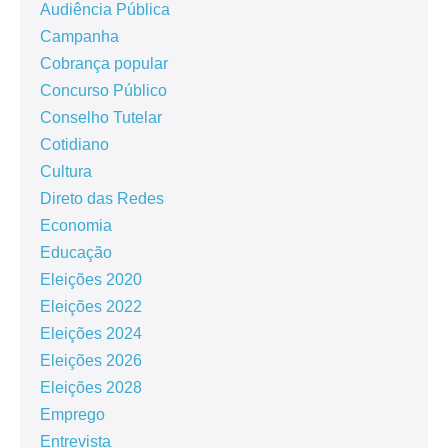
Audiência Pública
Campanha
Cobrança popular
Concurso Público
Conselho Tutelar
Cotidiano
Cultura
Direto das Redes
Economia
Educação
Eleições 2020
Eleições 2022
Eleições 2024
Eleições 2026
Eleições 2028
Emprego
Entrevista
——
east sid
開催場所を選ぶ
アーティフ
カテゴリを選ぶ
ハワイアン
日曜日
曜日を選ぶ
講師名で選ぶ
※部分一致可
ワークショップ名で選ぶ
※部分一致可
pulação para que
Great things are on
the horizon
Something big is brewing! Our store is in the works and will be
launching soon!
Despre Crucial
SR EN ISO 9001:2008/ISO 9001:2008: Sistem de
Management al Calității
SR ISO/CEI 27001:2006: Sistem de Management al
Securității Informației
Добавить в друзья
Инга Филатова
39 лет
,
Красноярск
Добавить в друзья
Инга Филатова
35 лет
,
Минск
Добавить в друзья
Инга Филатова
——
# Task objective
How many lines in the data above contain the word "Management"? Reply with the number alone.

# Your response
2